Lo que eran las cosas, después de esa noche, Mari Loli pasó de la sensación chocolate a la taza a una nueva sensación que le recordó algo. ¿Sería que se estaba enamorando de Luis? No estaba muy segura, porque lo cierto era que no resultaba igual que con Manolo. Su corazón sí parecía un poco alocado, pero su cuerpo estaba mudo. ¿Era que había entrado en una época de frío hacia todos los hombres del mundo? ¿O el frío era sólo por Luis? O tal vez era que no estaba enamorada de él... Bueno, qué más daba, de momento tampoco Luis pedía nada más.

Una noche entre semana, aprovechando que Manolo estaba fuera y que Manu se iba a quedar en casa —¡quién se lo hubiera podido decir a Mari Loli un mes atrás!; ¡ni harta de vino se lo hubiera creído, vamos!—, se fueron a cenar. La llevó a un restaurante de la Barceloneta, muy cerca del mar. El aire húmedo olía a sal y a vacaciones. Comieron un arroz negro buenísimo. Fue por culpa de ese arroz con tinta —o a lo mejor debería decir que fue gracias a él— por lo que Luis se destapó.

—¡Huy! He comido demasiado. Y eso que querría empezar un régimen...

—¿Un régimen? —preguntó Luis, sorprendido—. No querrás adelgazar, ¿no?

—Bueno, adelgazar mucho no sé si me será posible. Pero, por lo menos, perder algunos kilos para encontrarme mejor.

—¡Ah!, si es para encontrarte mejor, bien. Pero, sobre todo, nada de tonterías. Nada de querer ser como esas mujeres escuálidas, planas por delante y por detrás, que parecen chicos.

Y siguió contándole que las mujeres debían de tener formas y que a él le encantaba ella, precisamente, por eso.
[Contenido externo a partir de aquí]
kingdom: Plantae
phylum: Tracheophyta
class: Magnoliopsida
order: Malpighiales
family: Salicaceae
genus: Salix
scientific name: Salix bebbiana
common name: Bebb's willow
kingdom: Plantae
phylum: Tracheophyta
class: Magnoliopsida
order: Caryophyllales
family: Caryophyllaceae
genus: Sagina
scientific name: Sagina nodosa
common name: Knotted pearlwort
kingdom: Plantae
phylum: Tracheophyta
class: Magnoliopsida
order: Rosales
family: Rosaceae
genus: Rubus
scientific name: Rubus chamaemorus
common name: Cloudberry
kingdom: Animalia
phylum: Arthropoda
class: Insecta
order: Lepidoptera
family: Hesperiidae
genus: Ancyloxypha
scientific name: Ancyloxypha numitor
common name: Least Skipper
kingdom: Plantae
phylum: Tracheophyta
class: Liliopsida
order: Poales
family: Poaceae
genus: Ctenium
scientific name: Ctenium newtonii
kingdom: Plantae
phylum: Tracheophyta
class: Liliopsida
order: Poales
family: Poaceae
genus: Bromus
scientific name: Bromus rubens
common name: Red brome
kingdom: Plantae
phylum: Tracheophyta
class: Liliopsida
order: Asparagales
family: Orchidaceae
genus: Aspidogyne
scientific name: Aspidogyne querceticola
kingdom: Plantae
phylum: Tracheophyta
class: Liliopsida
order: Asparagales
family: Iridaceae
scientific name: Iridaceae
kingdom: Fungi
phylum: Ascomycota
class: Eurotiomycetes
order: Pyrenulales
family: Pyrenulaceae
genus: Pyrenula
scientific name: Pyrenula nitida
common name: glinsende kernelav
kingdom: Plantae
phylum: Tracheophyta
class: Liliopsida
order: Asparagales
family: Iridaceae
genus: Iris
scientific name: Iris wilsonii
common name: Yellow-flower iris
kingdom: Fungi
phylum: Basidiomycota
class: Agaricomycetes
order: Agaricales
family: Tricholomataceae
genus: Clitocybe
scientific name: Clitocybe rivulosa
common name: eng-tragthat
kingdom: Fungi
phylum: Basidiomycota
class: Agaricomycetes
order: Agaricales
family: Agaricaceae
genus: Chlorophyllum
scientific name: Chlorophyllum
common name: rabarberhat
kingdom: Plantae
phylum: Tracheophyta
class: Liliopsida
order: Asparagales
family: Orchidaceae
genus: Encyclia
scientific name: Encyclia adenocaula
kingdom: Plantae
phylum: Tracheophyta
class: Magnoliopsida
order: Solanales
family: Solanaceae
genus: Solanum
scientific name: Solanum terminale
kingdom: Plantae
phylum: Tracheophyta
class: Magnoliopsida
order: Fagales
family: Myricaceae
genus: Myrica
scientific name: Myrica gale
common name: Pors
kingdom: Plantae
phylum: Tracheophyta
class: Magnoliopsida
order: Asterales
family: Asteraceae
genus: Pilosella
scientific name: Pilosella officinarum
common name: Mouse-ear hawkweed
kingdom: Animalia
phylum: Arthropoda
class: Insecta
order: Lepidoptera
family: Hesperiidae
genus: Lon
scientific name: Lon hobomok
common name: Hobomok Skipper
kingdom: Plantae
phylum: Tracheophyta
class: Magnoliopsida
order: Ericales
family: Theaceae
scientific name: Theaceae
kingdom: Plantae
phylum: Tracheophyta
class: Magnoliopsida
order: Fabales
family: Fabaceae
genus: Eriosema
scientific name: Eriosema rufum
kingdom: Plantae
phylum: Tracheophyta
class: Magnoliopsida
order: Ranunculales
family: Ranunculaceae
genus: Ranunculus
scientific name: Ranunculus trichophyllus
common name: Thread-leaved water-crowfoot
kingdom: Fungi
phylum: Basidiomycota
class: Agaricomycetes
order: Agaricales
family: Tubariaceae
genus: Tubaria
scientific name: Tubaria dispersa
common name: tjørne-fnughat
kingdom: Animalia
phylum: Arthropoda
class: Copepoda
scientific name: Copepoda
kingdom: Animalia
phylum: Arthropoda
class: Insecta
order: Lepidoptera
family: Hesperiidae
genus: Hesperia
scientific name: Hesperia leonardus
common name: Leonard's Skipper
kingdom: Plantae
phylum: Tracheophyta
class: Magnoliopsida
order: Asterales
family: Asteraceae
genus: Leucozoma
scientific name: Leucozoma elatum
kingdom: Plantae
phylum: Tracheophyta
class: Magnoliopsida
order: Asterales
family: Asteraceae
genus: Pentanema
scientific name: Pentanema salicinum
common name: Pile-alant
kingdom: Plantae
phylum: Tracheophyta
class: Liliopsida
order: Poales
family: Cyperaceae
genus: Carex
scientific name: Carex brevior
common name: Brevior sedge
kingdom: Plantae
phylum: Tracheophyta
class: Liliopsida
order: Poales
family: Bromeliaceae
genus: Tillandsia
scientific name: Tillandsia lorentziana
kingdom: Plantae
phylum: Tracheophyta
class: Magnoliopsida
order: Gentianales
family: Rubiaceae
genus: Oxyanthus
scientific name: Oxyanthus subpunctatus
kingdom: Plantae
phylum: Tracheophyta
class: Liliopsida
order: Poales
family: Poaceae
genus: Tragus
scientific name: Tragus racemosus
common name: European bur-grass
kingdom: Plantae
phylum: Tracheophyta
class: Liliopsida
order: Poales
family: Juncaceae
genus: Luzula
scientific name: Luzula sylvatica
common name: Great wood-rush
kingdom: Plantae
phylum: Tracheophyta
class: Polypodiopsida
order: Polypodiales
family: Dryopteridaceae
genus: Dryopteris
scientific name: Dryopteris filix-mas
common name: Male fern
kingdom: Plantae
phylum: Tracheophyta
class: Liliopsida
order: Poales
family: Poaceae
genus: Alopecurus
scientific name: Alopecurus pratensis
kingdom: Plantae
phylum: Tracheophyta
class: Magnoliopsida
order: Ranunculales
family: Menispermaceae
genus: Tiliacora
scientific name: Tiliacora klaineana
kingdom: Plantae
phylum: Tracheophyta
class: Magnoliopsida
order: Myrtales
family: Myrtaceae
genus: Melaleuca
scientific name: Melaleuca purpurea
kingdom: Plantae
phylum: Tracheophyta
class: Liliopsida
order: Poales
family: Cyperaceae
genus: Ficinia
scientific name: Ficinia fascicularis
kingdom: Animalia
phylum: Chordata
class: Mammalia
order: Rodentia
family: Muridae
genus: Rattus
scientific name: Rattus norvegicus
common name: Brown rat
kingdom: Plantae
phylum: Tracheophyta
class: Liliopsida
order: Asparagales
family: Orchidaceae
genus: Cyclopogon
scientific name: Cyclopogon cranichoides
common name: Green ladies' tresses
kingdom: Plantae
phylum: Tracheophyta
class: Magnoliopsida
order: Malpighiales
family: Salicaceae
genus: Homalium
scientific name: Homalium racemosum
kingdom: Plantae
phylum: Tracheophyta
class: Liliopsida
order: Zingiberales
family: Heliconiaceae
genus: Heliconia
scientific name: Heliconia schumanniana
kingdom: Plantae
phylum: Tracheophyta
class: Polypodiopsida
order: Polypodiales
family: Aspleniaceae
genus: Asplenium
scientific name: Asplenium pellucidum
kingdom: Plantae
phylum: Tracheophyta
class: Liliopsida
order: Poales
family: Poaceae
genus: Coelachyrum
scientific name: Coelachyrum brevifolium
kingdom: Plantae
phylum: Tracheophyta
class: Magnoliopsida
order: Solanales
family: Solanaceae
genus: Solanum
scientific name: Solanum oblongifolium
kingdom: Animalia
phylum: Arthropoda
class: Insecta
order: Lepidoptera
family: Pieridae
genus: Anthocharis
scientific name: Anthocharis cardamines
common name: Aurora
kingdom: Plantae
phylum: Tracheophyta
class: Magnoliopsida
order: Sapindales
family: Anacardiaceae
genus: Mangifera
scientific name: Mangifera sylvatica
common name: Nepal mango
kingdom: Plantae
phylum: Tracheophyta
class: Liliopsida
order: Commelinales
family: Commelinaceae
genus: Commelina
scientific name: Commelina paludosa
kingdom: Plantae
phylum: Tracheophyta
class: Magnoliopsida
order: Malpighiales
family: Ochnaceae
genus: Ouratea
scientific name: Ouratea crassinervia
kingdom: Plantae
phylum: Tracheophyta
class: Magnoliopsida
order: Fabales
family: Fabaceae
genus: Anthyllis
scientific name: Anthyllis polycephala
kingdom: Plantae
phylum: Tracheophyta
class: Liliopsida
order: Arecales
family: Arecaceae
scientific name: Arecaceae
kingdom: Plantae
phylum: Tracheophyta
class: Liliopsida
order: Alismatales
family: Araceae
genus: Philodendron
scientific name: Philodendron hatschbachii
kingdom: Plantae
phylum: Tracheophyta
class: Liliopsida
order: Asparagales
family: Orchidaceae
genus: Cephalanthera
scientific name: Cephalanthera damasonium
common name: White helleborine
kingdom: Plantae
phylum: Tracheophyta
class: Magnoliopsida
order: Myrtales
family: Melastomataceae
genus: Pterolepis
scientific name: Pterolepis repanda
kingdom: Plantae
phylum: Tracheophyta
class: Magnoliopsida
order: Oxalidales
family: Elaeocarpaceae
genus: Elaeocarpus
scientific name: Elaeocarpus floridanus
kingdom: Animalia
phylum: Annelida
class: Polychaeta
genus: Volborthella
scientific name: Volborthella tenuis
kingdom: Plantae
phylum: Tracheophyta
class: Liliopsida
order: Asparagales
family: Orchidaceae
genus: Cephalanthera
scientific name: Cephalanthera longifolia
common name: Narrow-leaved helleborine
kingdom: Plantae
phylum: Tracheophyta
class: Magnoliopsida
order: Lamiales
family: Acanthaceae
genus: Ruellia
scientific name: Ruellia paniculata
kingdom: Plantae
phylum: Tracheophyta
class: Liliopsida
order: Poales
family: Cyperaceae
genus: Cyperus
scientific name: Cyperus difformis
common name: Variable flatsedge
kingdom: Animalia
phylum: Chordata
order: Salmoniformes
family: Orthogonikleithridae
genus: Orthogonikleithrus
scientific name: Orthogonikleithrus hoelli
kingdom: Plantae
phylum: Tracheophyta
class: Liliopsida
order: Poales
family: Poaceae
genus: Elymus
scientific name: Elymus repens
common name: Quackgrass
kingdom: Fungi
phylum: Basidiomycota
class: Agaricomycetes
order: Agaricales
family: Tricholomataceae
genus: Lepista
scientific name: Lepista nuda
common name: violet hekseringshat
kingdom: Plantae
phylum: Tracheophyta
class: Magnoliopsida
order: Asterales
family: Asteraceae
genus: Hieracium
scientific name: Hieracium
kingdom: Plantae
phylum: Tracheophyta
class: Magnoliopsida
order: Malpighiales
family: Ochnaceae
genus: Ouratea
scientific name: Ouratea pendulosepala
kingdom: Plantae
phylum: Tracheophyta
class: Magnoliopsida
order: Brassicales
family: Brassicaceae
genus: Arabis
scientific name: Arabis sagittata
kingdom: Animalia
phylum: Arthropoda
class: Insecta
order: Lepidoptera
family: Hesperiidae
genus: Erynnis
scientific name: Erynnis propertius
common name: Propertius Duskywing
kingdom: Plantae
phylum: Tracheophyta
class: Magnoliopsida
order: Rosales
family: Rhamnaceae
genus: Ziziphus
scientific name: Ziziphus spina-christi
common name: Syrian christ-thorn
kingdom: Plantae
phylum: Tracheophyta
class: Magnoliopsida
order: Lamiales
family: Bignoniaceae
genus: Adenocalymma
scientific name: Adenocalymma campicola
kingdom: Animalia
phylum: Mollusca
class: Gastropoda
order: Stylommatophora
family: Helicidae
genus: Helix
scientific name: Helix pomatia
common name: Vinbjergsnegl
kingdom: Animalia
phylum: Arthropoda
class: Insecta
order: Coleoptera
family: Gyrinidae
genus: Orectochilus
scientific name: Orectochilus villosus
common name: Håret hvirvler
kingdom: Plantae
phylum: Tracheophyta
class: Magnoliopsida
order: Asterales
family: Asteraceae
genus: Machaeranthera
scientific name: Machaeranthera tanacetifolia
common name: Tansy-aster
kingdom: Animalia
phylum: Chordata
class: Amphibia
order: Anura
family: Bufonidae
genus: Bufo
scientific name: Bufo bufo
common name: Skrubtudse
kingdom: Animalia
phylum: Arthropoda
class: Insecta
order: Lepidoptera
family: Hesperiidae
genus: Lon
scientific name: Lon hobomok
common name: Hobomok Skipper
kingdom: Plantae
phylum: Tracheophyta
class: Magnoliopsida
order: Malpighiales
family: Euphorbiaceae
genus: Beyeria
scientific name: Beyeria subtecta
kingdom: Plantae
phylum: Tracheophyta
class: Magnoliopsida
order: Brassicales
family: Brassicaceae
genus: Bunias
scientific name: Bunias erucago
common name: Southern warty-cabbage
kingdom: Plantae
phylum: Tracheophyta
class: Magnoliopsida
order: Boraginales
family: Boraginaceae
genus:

Y, ya puestos, se lanzó a contarle qué otras cosas de ella le gustaban a rabiar: la sonrisa de luz —eso ya lo había dicho la tarde del chocolate—, su alegría —eso se lo había repetido muchas veces desde que se conocieron—, lo bien que se movía, la gracia que tenía bailando, la armonía de sus movimientos —eso se lo dijo la noche del baile—, su ternura, su bondad, su capacidad para disfrutar con los pequeños placeres de la vida, su sentido del humor, su cuerpo, sus ojos azules, su cara tan y tan femenina. Incluso con el pelo al cero y sin ver tu cuerpo, cualquiera sabría que eres una mujer, ¿sabes?, había dicho. Todo eso sí era nuevo. Nuevo, viniendo de él y, también, nuevo en general. ¡Pues sí que le veía atractivos...! A Mari Loli le resultaba insólito tanto halago, esa visión tan complaciente. ¡Huy! Serás tú, que te miras mal, contestó Luis; yo te veo así. No supo qué contestar. Estaba un poco aturullada. Había perdido la costumbre de ser tratada como una reina, suponiendo que alguna vez alguien la hubiese tratado así. Además, no estaba segura de poder encontrar tantas características de Luis que le gustaran. Lo pensó un buen rato. Al final, decidió que sí, que Luis le encantaba por un montón de razones: por su ternura, por su educación, por su amabilidad, por su atención, por su buen humor sin estridencias... No estaba tan mal, ¿verdad? Y, vestido de calle, era francamente atractivo. Sólo que el cuerpo de ella seguía sin reaccionar. ¿Se le habría estropeado por culpa del revolcón con el Delirio? Bueno, lo mejor era no darle más vueltas. Lo que tuviera que ser sería.